Q1.Optimistic vs. Pessimistic locking
Optimistic Locking is a strategy where you read a record, take note of a version number (other methods to do this involve dates, timestamps or checksums/hashes) and check that the version hasn’t changed before you write the record back. When you write the record back you filter the update on the version to make sure it’s atomic. (i.e. hasn’t been updated between when you check the version and write the record to the disk) and update the version in one hit.If the record is dirty (i.e. different version to yours) you abort the transaction and the user can re-start it.
This strategy is most applicable to high-volume systems and three-tier architectures where you do not necessarily maintain a connection to the database for your session. In this situation the client cannot actually maintain database locks as the connections are taken from a pool and you may not be using the same connection from one access to the next.Optimistic locking doesn’t necessarily use a version number. Other strategies include using (a) a timestamp or (b) the entire state of the row itself. The latter strategy is ugly but avoids the need for a dedicated version column, in cases where you aren’t able to modify the schema.
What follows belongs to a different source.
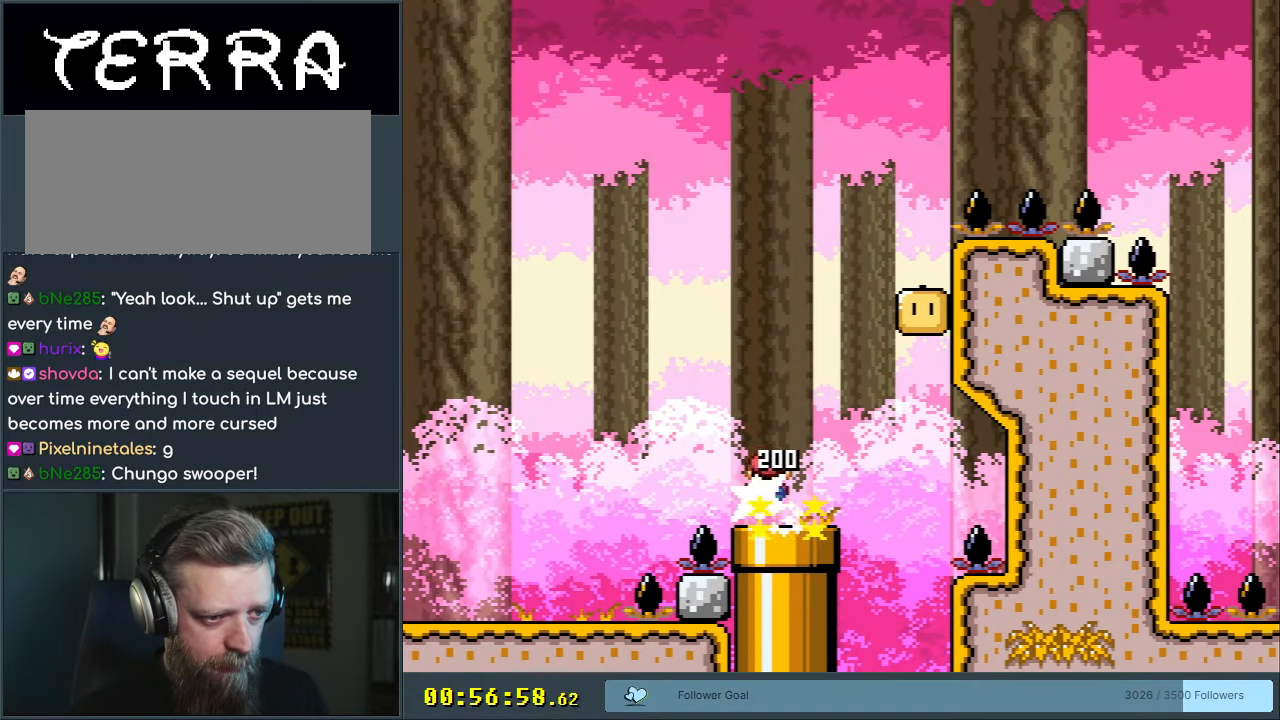
{"buttons": ["B", "Y"], "events": [[50, "X", "up"], [83, "Y", "down"], [167, "DPAD_LEFT", "down"], [300, "DPAD_LEFT", "up"], [350, "DPAD_RIGHT", "down"], [383, "B", "down"], [450, "DPAD_RIGHT", "up"]]}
Pessimistic Locking is when you lock the record for your exclusive use until you have finished with it. It has much better integrity than optimistic locking but requires you to be careful with your application design to avoid Deadlocks. To use pessimistic locking you need either a direct connection to the database (as would typically be the case in a two tier client server application) or an externally available transaction ID that can be used independently of the connection.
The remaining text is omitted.